One rant, though. Montage needs to figure out some way to deal with the noise from those who are outside of the music room in the bar area during performances. Especially with challenging and dynamic music such as that of Liebman's group, the cascade of voices coming from the other side of the curtain made it hard to concentrate on the music for those sitting toward that end of the room (and there were quite a few of us there). There is no door so that isn't an option (and it would make it more difficult for the wait staff to get in and out, which is difficult enough with the crowds). RIJF house staff don't have to shut people down entirely, but they should take into account the type of performance and music and then try to keep it to a lower hum.

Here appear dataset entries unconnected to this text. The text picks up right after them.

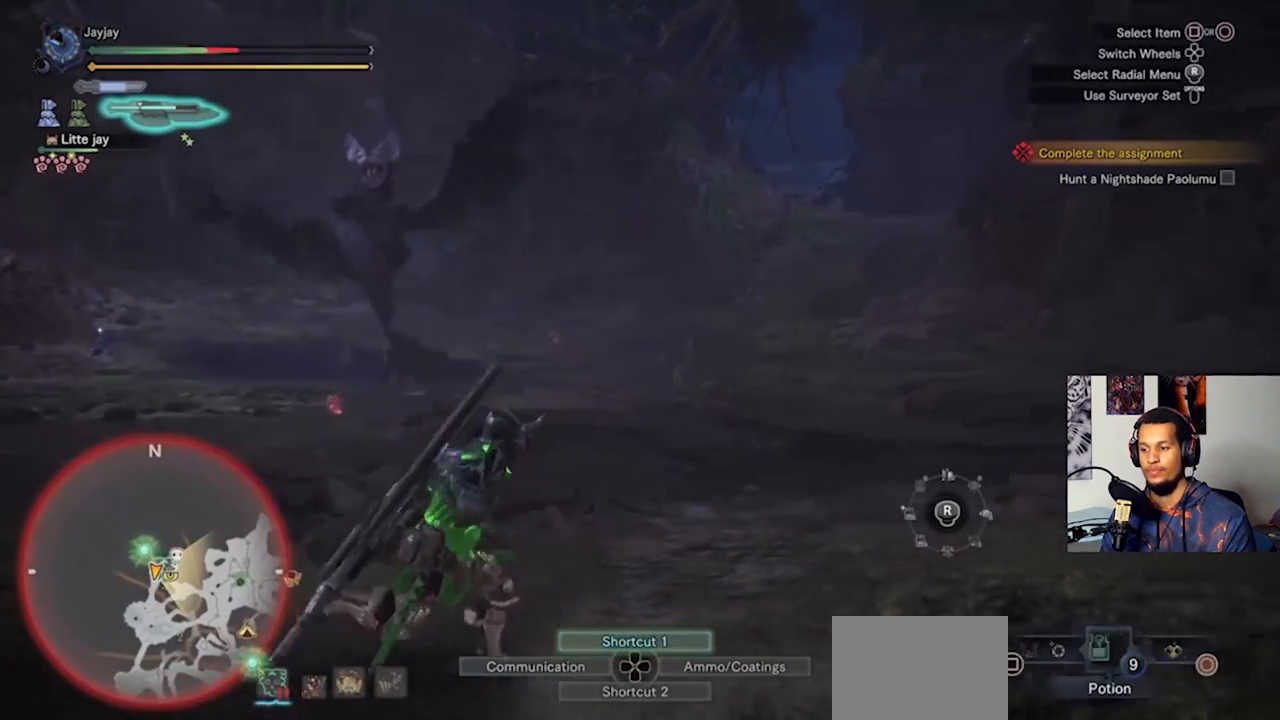
{"buttons": ["L1"], "left_stick": "right", "right_stick": "center", "events": [[33, "CIRCLE", "up"], [233, "CIRCLE", "down"], [300, "CIRCLE", "up"], [367, "CIRCLE", "down"], [467, "CIRCLE", "up"]]}
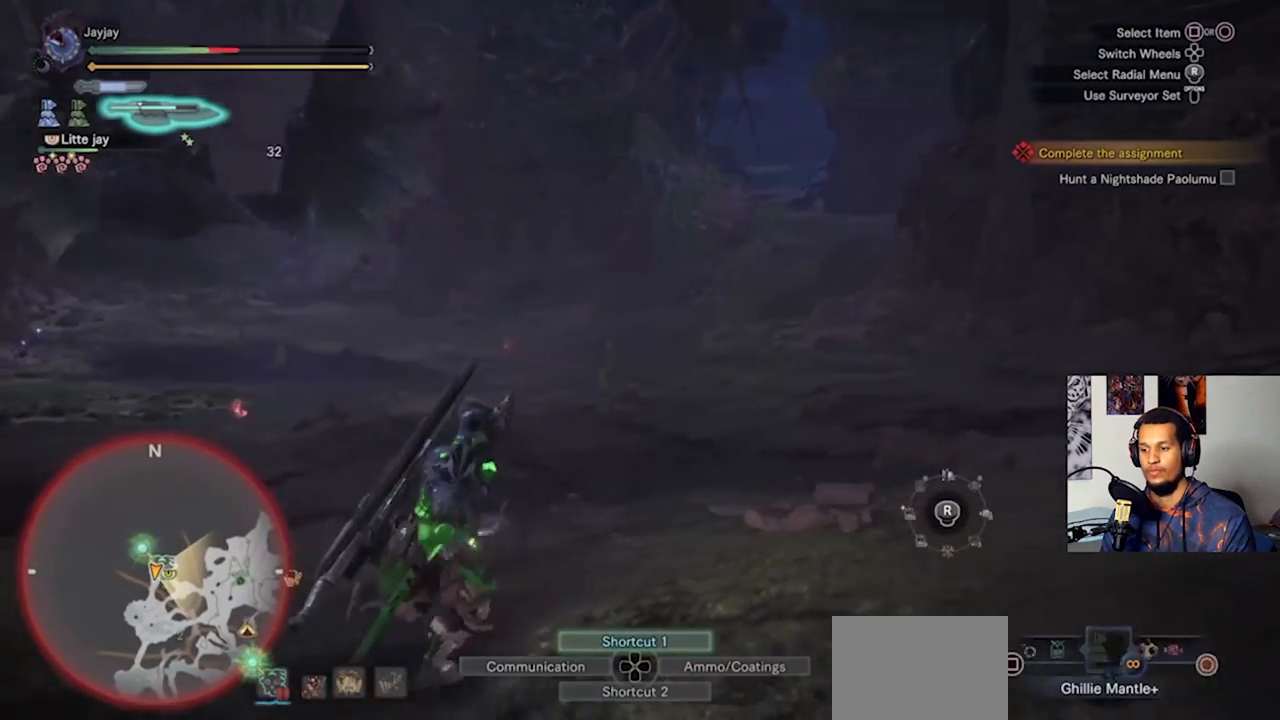
{"buttons": ["L1"], "left_stick": "right", "right_stick": "center", "events": [[33, "CIRCLE", "down"], [133, "CIRCLE", "up"], [200, "CIRCLE", "down"], [300, "CIRCLE", "up"], [400, "CIRCLE", "down"], [500, "CIRCLE", "up"]]}
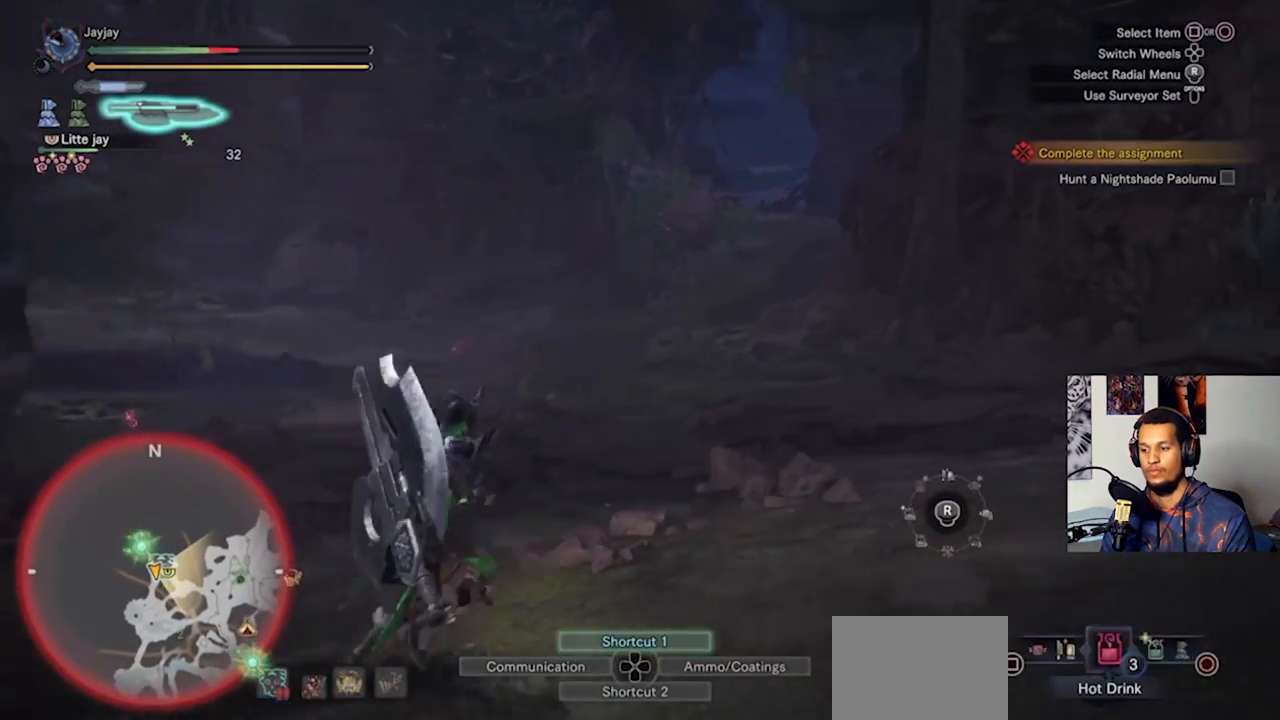
{"buttons": [], "left_stick": "up-right", "right_stick": "center", "events": [[267, "L1", "up"], [400, "SQUARE", "down"], [467, "SQUARE", "up"], [500, "left_stick", "up-right"]]}
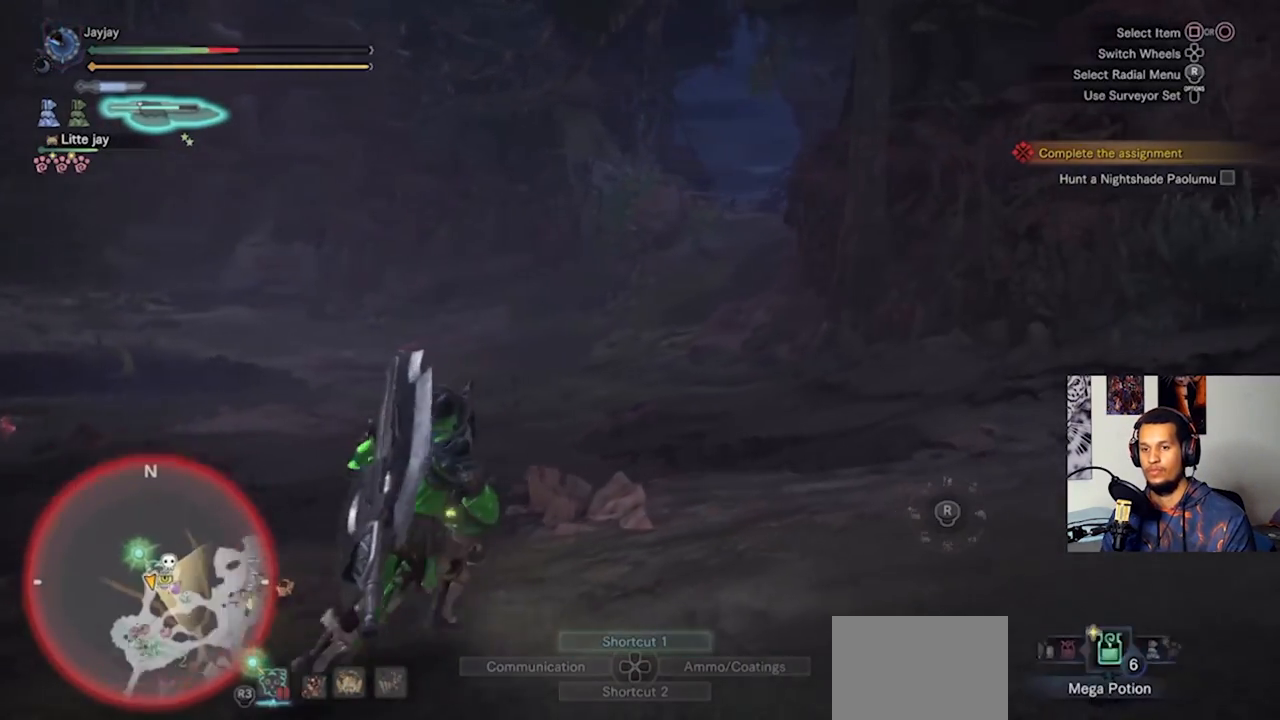
{"buttons": [], "left_stick": "up-right", "right_stick": "left", "events": [[400, "right_stick", "left"]]}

I walked back over to Swan Street to get in line for Lou Donaldson at 10:00 pm in Kilbourn Hall. Surprisingly enough, this was my first time in Kilbourn during the 2008 RIJF. The line was already to Swan by the time I got there, but Seth and Jane were a bit ahead of me and saved me a seat. Donaldson is 81 years old, but still a "player" in more than one sense of the word. As is common with these cats who came up with all the greats (James Moody was another), Donaldson was full of stories and jokes. He also has a few opinions on the place that straightahead and bebop have in the jazz firmament ("We play bebop ... very fast, very tricky ... not recommended for fusion and confusion musicians."). At 81, Donaldson can blow and he's still fast and tricky. He mentioned coming to play Rochester often during the heyday of the Pythodd and other jazz clubs in town. Donaldson's quartet included two Japanese musicians—B-3 player Akiko Tsuruga, who Donaldson noted "of course by her name you can tell she's from Alabama" and drummer Fukushi Tanaka (he, of course, was from "Mississippi"). They were both monsters on their instruments—with Tanaka tearing it up in a 5-minute solo and Tsuruga making the organ sing as only a B3 can do. On guitar was Eric Johnson, who walked though the hall during one solo on wireless, and played a great foil to Donaldson's still speedy runs on tenor sax.
While I hesitated when asked "are you going over to the hotel?," the fatigue of the last few days got the better of me and I drove home to get some shut eye, so I can do the day job as well.